--- Assignment ---
Reproduce the rows verbatim, starting with the first line and ending with the line that contains "ifikovanej alebo identifikovateľnej", including both.

---------- Data provided ----------

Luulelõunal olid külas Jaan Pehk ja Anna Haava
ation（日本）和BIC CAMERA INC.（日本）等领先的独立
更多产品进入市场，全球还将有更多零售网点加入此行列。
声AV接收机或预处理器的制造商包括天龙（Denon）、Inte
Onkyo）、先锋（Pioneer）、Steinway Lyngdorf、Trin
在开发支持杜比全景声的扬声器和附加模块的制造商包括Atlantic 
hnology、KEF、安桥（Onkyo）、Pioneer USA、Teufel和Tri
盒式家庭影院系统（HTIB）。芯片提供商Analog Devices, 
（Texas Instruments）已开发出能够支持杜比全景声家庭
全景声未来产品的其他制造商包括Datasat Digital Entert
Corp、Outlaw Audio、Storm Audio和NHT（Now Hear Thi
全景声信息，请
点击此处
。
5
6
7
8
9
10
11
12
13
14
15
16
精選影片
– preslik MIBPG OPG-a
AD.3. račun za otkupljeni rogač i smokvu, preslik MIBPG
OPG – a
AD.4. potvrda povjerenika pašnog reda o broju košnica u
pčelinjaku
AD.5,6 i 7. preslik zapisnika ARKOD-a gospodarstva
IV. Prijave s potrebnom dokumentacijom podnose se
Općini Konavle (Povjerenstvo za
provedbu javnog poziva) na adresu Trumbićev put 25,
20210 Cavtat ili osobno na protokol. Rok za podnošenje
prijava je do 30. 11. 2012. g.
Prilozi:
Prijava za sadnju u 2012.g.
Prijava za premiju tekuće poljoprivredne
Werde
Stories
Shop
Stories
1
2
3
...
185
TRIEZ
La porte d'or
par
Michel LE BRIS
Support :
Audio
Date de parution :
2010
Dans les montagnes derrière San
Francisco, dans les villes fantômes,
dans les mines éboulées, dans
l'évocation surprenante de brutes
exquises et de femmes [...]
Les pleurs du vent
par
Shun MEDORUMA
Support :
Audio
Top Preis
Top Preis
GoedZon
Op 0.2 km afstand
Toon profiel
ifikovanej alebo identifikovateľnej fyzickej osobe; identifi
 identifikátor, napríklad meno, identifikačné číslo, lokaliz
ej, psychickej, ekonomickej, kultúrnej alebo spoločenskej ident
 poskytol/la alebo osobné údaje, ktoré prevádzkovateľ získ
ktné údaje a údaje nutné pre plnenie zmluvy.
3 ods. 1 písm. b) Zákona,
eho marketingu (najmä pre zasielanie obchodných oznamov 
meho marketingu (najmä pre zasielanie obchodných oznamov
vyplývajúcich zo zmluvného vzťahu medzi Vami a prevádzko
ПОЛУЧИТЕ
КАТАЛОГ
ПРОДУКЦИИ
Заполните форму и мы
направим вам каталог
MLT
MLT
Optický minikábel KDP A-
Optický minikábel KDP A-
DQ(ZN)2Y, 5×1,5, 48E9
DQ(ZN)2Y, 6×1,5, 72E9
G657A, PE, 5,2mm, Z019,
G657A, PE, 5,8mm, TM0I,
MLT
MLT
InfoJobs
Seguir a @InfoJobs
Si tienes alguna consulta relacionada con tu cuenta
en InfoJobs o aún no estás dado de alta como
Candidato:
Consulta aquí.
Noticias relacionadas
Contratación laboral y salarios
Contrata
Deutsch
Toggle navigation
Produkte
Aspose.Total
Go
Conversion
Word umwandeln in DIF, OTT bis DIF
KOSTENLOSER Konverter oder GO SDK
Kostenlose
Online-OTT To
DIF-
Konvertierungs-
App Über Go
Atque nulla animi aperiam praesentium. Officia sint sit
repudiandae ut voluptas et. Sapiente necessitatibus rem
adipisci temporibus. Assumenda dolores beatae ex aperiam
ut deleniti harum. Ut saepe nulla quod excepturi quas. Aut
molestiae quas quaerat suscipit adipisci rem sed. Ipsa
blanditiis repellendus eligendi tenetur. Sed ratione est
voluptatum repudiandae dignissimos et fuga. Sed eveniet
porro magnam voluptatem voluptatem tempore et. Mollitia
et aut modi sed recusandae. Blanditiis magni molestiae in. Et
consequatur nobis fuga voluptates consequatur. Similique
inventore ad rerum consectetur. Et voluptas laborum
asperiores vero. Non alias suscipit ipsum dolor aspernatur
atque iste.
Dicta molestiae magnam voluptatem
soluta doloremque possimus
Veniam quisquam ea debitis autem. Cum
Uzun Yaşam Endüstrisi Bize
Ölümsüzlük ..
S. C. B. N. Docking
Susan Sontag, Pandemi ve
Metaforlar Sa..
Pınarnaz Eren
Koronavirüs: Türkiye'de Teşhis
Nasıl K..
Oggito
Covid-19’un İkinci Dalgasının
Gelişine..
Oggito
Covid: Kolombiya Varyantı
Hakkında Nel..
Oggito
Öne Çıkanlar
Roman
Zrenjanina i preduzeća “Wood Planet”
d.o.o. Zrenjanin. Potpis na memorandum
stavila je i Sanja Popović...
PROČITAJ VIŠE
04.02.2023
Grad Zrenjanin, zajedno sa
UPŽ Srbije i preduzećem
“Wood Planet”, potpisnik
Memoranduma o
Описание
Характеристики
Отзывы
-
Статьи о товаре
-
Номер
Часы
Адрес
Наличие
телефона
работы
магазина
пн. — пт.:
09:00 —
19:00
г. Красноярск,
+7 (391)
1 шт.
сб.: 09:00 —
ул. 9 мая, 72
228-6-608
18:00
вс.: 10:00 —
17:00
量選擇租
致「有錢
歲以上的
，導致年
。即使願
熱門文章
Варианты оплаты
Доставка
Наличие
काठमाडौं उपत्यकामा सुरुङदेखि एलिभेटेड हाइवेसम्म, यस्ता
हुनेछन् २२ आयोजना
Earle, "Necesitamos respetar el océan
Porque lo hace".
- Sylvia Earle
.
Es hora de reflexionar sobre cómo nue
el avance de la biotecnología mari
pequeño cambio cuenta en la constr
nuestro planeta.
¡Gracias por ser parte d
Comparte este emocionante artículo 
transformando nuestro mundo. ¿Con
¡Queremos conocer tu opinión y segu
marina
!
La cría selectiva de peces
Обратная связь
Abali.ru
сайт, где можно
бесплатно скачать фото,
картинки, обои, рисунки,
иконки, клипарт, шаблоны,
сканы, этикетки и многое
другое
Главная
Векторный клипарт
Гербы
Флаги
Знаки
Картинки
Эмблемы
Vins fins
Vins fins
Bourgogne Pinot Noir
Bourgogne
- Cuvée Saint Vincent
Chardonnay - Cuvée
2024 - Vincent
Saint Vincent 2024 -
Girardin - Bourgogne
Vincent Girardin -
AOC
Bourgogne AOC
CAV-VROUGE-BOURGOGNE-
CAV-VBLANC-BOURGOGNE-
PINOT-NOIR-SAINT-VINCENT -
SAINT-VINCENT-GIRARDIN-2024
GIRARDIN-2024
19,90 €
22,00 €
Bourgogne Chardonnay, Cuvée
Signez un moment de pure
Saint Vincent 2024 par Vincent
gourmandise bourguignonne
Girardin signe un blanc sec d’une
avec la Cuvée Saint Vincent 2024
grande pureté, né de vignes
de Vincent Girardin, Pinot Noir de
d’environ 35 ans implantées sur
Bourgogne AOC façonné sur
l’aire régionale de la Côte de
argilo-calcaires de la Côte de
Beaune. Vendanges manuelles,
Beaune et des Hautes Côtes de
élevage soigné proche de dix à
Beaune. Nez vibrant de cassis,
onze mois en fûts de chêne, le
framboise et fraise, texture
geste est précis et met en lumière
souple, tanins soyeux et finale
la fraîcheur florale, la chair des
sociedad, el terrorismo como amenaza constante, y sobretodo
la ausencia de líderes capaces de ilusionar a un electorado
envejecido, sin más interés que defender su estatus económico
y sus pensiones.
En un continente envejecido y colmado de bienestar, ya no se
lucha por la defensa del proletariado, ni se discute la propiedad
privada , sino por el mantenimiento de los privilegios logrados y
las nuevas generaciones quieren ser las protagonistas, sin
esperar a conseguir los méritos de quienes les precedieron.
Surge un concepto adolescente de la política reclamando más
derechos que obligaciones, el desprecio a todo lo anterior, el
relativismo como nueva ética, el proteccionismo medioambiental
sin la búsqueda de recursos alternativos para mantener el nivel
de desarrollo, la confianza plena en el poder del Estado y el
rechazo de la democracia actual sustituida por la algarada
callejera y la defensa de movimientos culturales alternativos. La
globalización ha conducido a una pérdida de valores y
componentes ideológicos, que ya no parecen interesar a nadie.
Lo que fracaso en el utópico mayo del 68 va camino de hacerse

----------

--- Response area ---
Luulelõunal olid külas Jaan Pehk ja Anna Haava
ation（日本）和BIC CAMERA INC.（日本）等领先的独立
更多产品进入市场，全球还将有更多零售网点加入此行列。
声AV接收机或预处理器的制造商包括天龙（Denon）、Inte
Onkyo）、先锋（Pioneer）、Steinway Lyngdorf、Trin
在开发支持杜比全景声的扬声器和附加模块的制造商包括Atlantic 
hnology、KEF、安桥（Onkyo）、Pioneer USA、Teufel和Tri
盒式家庭影院系统（HTIB）。芯片提供商Analog Devices, 
（Texas Instruments）已开发出能够支持杜比全景声家庭
全景声未来产品的其他制造商包括Datasat Digital Entert
Corp、Outlaw Audio、Storm Audio和NHT（Now Hear Thi
全景声信息，请
点击此处
。
5
6
7
8
9
10
11
12
13
14
15
16
精選影片
– preslik MIBPG OPG-a
AD.3. račun za otkupljeni rogač i smokvu, preslik MIBPG
OPG – a
AD.4. potvrda povjerenika pašnog reda o broju košnica u
pčelinjaku
AD.5,6 i 7. preslik zapisnika ARKOD-a gospodarstva
IV. Prijave s potrebnom dokumentacijom podnose se
Općini Konavle (Povjerenstvo za
provedbu javnog poziva) na adresu Trumbićev put 25,
20210 Cavtat ili osobno na protokol. Rok za podnošenje
prijava je do 30. 11. 2012. g.
Prilozi:
Prijava za sadnju u 2012.g.
Prijava za premiju tekuće poljoprivredne
Werde
Stories
Shop
Stories
1
2
3
...
185
TRIEZ
La porte d'or
par
Michel LE BRIS
Support :
Audio
Date de parution :
2010
Dans les montagnes derrière San
Francisco, dans les villes fantômes,
dans les mines éboulées, dans
l'évocation surprenante de brutes
exquises et de femmes [...]
Les pleurs du vent
par
Shun MEDORUMA
Support :
Audio
Top Preis
Top Preis
GoedZon
Op 0.2 km afstand
Toon profiel
ifikovanej alebo identifikovateľnej fyzickej osobe; identifi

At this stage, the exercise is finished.